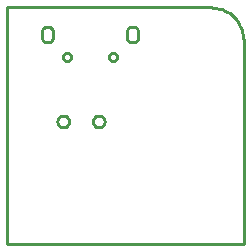
<source format=gbr>
G04 EAGLE Gerber RS-274X export*
G75*
%MOMM*%
%FSLAX34Y34*%
%LPD*%
%IN*%
%IPPOS*%
%AMOC8*
5,1,8,0,0,1.08239X$1,22.5*%
G01*
%ADD10C,0.254000*%


D10*
X0Y0D02*
X199898Y0D01*
X199898Y172720D01*
X199792Y175155D01*
X199474Y177572D01*
X198946Y179951D01*
X198213Y182276D01*
X197280Y184528D01*
X196155Y186690D01*
X194845Y188746D01*
X193361Y190680D01*
X191715Y192477D01*
X189918Y194123D01*
X187984Y195607D01*
X185928Y196917D01*
X183766Y198042D01*
X181514Y198975D01*
X179189Y199708D01*
X176810Y200236D01*
X174393Y200554D01*
X171958Y200660D01*
X0Y200660D01*
X0Y0D01*
X29350Y174750D02*
X29409Y174403D01*
X29498Y174063D01*
X29616Y173732D01*
X29762Y173412D01*
X29936Y173106D01*
X30136Y172817D01*
X30360Y172546D01*
X30607Y172296D01*
X30875Y172068D01*
X31162Y171864D01*
X31465Y171687D01*
X31783Y171536D01*
X32113Y171413D01*
X32452Y171320D01*
X32798Y171257D01*
X33148Y171224D01*
X33499Y171222D01*
X33850Y171250D01*
X34201Y171222D01*
X34552Y171224D01*
X34902Y171257D01*
X35248Y171320D01*
X35587Y171413D01*
X35917Y171536D01*
X36235Y171687D01*
X36538Y171864D01*
X36825Y172068D01*
X37093Y172296D01*
X37340Y172546D01*
X37564Y172817D01*
X37764Y173106D01*
X37938Y173412D01*
X38084Y173732D01*
X38202Y174063D01*
X38291Y174403D01*
X38350Y174750D01*
X38350Y180750D01*
X38291Y181097D01*
X38202Y181437D01*
X38084Y181768D01*
X37938Y182088D01*
X37764Y182394D01*
X37564Y182683D01*
X37340Y182954D01*
X37093Y183204D01*
X36825Y183432D01*
X36538Y183636D01*
X36235Y183813D01*
X35917Y183964D01*
X35587Y184087D01*
X35248Y184180D01*
X34902Y184243D01*
X34552Y184276D01*
X34201Y184278D01*
X33850Y184250D01*
X33499Y184278D01*
X33148Y184276D01*
X32798Y184243D01*
X32452Y184180D01*
X32113Y184087D01*
X31783Y183964D01*
X31465Y183813D01*
X31162Y183636D01*
X30875Y183432D01*
X30607Y183204D01*
X30360Y182954D01*
X30136Y182683D01*
X29936Y182394D01*
X29762Y182088D01*
X29616Y181768D01*
X29498Y181437D01*
X29409Y181097D01*
X29350Y180750D01*
X29350Y174750D01*
X101350Y174750D02*
X101363Y174445D01*
X101403Y174142D01*
X101469Y173844D01*
X101561Y173553D01*
X101678Y173271D01*
X101819Y173000D01*
X101983Y172742D01*
X102169Y172500D01*
X102375Y172275D01*
X102600Y172069D01*
X102842Y171883D01*
X103100Y171719D01*
X103371Y171578D01*
X103653Y171461D01*
X103944Y171369D01*
X104242Y171303D01*
X104545Y171263D01*
X104850Y171250D01*
X106850Y171250D01*
X107155Y171263D01*
X107458Y171303D01*
X107756Y171369D01*
X108047Y171461D01*
X108329Y171578D01*
X108600Y171719D01*
X108858Y171883D01*
X109100Y172069D01*
X109325Y172275D01*
X109531Y172500D01*
X109717Y172742D01*
X109881Y173000D01*
X110022Y173271D01*
X110139Y173553D01*
X110231Y173844D01*
X110297Y174142D01*
X110337Y174445D01*
X110350Y174750D01*
X110350Y180250D01*
X110358Y180578D01*
X110336Y180905D01*
X110287Y181229D01*
X110209Y181548D01*
X110104Y181858D01*
X109973Y182159D01*
X109815Y182446D01*
X109633Y182719D01*
X109428Y182975D01*
X109202Y183212D01*
X108956Y183428D01*
X108692Y183623D01*
X108411Y183793D01*
X108118Y183938D01*
X107812Y184058D01*
X107497Y184150D01*
X107176Y184214D01*
X106850Y184250D01*
X104850Y184250D01*
X104524Y184214D01*
X104203Y184150D01*
X103888Y184058D01*
X103583Y183938D01*
X103289Y183793D01*
X103009Y183623D01*
X102744Y183428D01*
X102498Y183212D01*
X102272Y182975D01*
X102067Y182719D01*
X101885Y182446D01*
X101727Y182159D01*
X101596Y181858D01*
X101491Y181548D01*
X101413Y181229D01*
X101364Y180905D01*
X101342Y180578D01*
X101350Y180250D01*
X101350Y174750D01*
X85850Y158979D02*
X85910Y159434D01*
X86029Y159877D01*
X86204Y160301D01*
X86434Y160699D01*
X86713Y161063D01*
X87037Y161387D01*
X87401Y161666D01*
X87799Y161896D01*
X88223Y162071D01*
X88666Y162190D01*
X89121Y162250D01*
X89579Y162250D01*
X90034Y162190D01*
X90477Y162071D01*
X90901Y161896D01*
X91299Y161666D01*
X91663Y161387D01*
X91987Y161063D01*
X92266Y160699D01*
X92496Y160301D01*
X92671Y159877D01*
X92790Y159434D01*
X92850Y158979D01*
X92850Y158521D01*
X92790Y158066D01*
X92671Y157623D01*
X92496Y157199D01*
X92266Y156801D01*
X91987Y156437D01*
X91663Y156113D01*
X91299Y155834D01*
X90901Y155604D01*
X90477Y155429D01*
X90034Y155310D01*
X89579Y155250D01*
X89121Y155250D01*
X88666Y155310D01*
X88223Y155429D01*
X87799Y155604D01*
X87401Y155834D01*
X87037Y156113D01*
X86713Y156437D01*
X86434Y156801D01*
X86204Y157199D01*
X86029Y157623D01*
X85910Y158066D01*
X85850Y158521D01*
X85850Y158979D01*
X46850Y158979D02*
X46910Y159434D01*
X47029Y159877D01*
X47204Y160301D01*
X47434Y160699D01*
X47713Y161063D01*
X48037Y161387D01*
X48401Y161666D01*
X48799Y161896D01*
X49223Y162071D01*
X49666Y162190D01*
X50121Y162250D01*
X50579Y162250D01*
X51034Y162190D01*
X51477Y162071D01*
X51901Y161896D01*
X52299Y161666D01*
X52663Y161387D01*
X52987Y161063D01*
X53266Y160699D01*
X53496Y160301D01*
X53671Y159877D01*
X53790Y159434D01*
X53850Y158979D01*
X53850Y158521D01*
X53790Y158066D01*
X53671Y157623D01*
X53496Y157199D01*
X53266Y156801D01*
X52987Y156437D01*
X52663Y156113D01*
X52299Y155834D01*
X51901Y155604D01*
X51477Y155429D01*
X51034Y155310D01*
X50579Y155250D01*
X50121Y155250D01*
X49666Y155310D01*
X49223Y155429D01*
X48799Y155604D01*
X48401Y155834D01*
X48037Y156113D01*
X47713Y156437D01*
X47434Y156801D01*
X47204Y157199D01*
X47029Y157623D01*
X46910Y158066D01*
X46850Y158521D01*
X46850Y158979D01*
X42230Y104421D02*
X42293Y104979D01*
X42418Y105526D01*
X42603Y106056D01*
X42847Y106562D01*
X43146Y107038D01*
X43496Y107477D01*
X43893Y107874D01*
X44332Y108224D01*
X44808Y108523D01*
X45314Y108767D01*
X45844Y108952D01*
X46391Y109077D01*
X46949Y109140D01*
X47511Y109140D01*
X48069Y109077D01*
X48616Y108952D01*
X49146Y108767D01*
X49652Y108523D01*
X50128Y108224D01*
X50567Y107874D01*
X50964Y107477D01*
X51314Y107038D01*
X51613Y106562D01*
X51857Y106056D01*
X52042Y105526D01*
X52167Y104979D01*
X52230Y104421D01*
X52230Y103859D01*
X52167Y103301D01*
X52042Y102754D01*
X51857Y102224D01*
X51613Y101718D01*
X51314Y101242D01*
X50964Y100803D01*
X50567Y100406D01*
X50128Y100056D01*
X49652Y99757D01*
X49146Y99513D01*
X48616Y99328D01*
X48069Y99203D01*
X47511Y99140D01*
X46949Y99140D01*
X46391Y99203D01*
X45844Y99328D01*
X45314Y99513D01*
X44808Y99757D01*
X44332Y100056D01*
X43893Y100406D01*
X43496Y100803D01*
X43146Y101242D01*
X42847Y101718D01*
X42603Y102224D01*
X42418Y102754D01*
X42293Y103301D01*
X42230Y103859D01*
X42230Y104421D01*
X72230Y104421D02*
X72293Y104979D01*
X72418Y105526D01*
X72603Y106056D01*
X72847Y106562D01*
X73146Y107038D01*
X73496Y107477D01*
X73893Y107874D01*
X74332Y108224D01*
X74808Y108523D01*
X75314Y108767D01*
X75844Y108952D01*
X76391Y109077D01*
X76949Y109140D01*
X77511Y109140D01*
X78069Y109077D01*
X78616Y108952D01*
X79146Y108767D01*
X79652Y108523D01*
X80128Y108224D01*
X80567Y107874D01*
X80964Y107477D01*
X81314Y107038D01*
X81613Y106562D01*
X81857Y106056D01*
X82042Y105526D01*
X82167Y104979D01*
X82230Y104421D01*
X82230Y103859D01*
X82167Y103301D01*
X82042Y102754D01*
X81857Y102224D01*
X81613Y101718D01*
X81314Y101242D01*
X80964Y100803D01*
X80567Y100406D01*
X80128Y100056D01*
X79652Y99757D01*
X79146Y99513D01*
X78616Y99328D01*
X78069Y99203D01*
X77511Y99140D01*
X76949Y99140D01*
X76391Y99203D01*
X75844Y99328D01*
X75314Y99513D01*
X74808Y99757D01*
X74332Y100056D01*
X73893Y100406D01*
X73496Y100803D01*
X73146Y101242D01*
X72847Y101718D01*
X72603Y102224D01*
X72418Y102754D01*
X72293Y103301D01*
X72230Y103859D01*
X72230Y104421D01*
M02*

</source>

Try it
Out of the listing above, reproduce exactly the lines from the one with "X92671Y157623D01*" up to and including the one with "X85850Y158979D01*".

Solution to this task
X92671Y157623D01*
X92496Y157199D01*
X92266Y156801D01*
X91987Y156437D01*
X91663Y156113D01*
X91299Y155834D01*
X90901Y155604D01*
X90477Y155429D01*
X90034Y155310D01*
X89579Y155250D01*
X89121Y155250D01*
X88666Y155310D01*
X88223Y155429D01*
X87799Y155604D01*
X87401Y155834D01*
X87037Y156113D01*
X86713Y156437D01*
X86434Y156801D01*
X86204Y157199D01*
X86029Y157623D01*
X85910Y158066D01*
X85850Y158521D01*
X85850Y158979D01*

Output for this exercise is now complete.